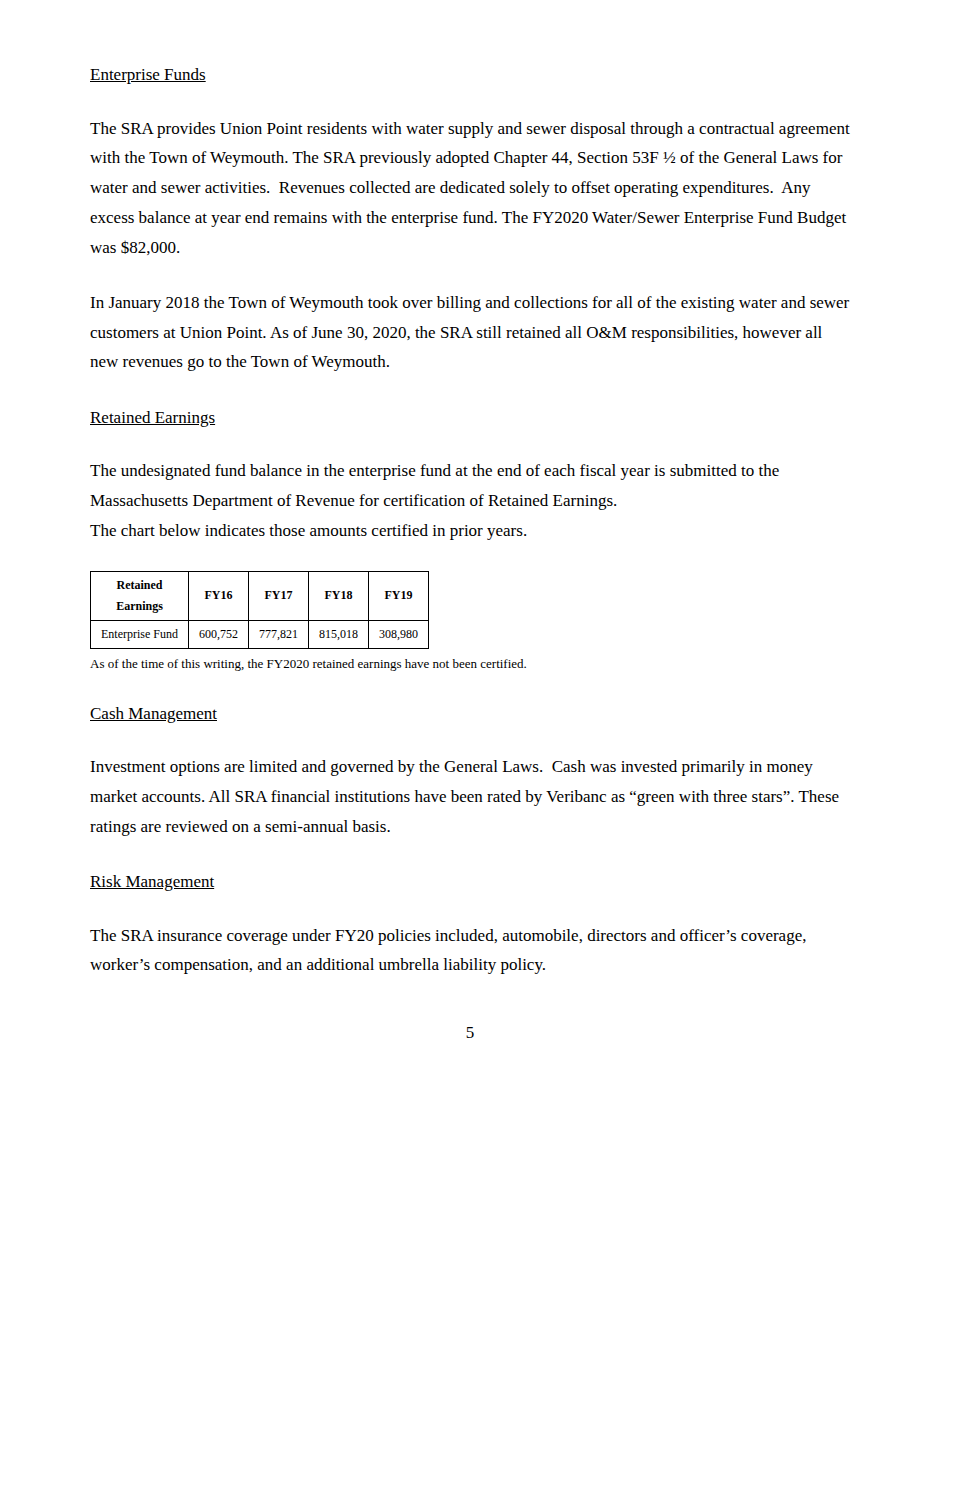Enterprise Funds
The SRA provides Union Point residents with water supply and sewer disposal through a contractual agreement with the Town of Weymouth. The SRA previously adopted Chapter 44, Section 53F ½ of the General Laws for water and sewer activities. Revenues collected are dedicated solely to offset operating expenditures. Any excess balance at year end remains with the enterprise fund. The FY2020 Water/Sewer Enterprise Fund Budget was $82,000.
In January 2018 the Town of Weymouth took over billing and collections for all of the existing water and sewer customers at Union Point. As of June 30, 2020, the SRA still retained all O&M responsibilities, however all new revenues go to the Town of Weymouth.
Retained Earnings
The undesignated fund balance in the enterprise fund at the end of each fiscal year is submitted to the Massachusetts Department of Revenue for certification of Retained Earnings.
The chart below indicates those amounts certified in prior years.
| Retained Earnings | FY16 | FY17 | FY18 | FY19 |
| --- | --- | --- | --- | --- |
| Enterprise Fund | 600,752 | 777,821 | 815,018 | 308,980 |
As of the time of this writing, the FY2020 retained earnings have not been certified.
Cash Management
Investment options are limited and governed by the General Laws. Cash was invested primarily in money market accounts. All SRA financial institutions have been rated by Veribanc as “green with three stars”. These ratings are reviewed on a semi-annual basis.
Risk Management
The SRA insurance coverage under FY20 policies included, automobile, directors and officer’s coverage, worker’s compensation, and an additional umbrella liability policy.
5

* _Work task_:
The required output is every line above from the one with "Cash Management" down to the one with "Risk Management", restated word for word, ends included.

* _Worked solution_:
Cash Management
Investment options are limited and governed by the General Laws. Cash was invested primarily in money market accounts. All SRA financial institutions have been rated by Veribanc as “green with three stars”. These ratings are reviewed on a semi-annual basis.
Risk Management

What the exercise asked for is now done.